Large Language Models take input text and break it down into smaller pieces of text called "tokens." Then, they convert the tokens into arrays of numbers called "vectors." The LLM then takes those vectors as input for the rest of its layers.
Because LLMs are not trained to count letters in a word, the vector representation does not retain a precise character-level memory of the original text, which is why LLMs don't know how many R's are in the word Strawberry, and other similar errors.
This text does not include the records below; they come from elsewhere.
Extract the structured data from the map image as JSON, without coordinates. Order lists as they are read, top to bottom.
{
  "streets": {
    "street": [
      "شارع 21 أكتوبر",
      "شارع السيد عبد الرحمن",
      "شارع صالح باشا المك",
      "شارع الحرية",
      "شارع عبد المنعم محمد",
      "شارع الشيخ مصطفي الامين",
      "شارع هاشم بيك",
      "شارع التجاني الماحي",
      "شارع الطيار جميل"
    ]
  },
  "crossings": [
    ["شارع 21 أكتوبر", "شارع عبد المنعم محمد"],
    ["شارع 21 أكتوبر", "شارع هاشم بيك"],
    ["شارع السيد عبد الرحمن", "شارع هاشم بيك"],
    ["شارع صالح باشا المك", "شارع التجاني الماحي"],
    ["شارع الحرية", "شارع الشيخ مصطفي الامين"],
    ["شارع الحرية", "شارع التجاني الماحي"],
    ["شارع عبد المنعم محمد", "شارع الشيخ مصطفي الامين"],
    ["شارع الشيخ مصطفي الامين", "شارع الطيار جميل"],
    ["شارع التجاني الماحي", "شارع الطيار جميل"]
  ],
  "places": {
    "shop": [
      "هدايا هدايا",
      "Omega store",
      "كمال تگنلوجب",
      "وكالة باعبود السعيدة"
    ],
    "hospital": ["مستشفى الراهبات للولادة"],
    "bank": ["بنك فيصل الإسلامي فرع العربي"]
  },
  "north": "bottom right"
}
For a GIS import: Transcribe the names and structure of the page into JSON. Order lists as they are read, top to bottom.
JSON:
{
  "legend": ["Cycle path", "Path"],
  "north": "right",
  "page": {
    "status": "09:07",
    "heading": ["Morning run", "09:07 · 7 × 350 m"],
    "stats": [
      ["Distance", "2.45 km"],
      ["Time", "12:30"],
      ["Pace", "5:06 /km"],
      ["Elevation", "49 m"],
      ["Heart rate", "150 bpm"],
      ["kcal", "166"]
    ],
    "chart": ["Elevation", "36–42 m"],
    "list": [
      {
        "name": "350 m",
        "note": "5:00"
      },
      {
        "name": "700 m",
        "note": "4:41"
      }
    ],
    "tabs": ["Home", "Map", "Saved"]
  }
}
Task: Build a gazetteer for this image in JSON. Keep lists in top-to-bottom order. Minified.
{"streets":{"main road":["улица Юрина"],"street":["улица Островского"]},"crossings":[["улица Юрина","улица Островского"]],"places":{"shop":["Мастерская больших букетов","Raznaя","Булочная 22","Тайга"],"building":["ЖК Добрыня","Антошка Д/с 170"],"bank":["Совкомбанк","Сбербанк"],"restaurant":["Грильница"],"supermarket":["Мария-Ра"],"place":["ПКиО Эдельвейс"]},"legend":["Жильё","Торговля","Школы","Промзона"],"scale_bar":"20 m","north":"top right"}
I realized that LLMs can -really- help with sharpening one's ideas, even while just providing feedback on one's writing. I've shared the most interesting findings on WritingWithLlmsIsLearning.
2025-07-07: Based on more recent testing, it looks like newer LLM versions are a lot better at these tasks. Looks like GPT-4o, for example, has now been trained to count those letters. But this is still a good explanation of how LLMs work, and probably still applies to older and smaller LLMs, so I'm keeping it here.
2025-07-08: Turns out, LLMs are now accurate on dictionary words, but still fail on random sequences of letters. how many r's in rrrorrrorrrorrro
returned 11 instead of 12 -- even after counting.
So, they aren't really counting letters at all. Even now.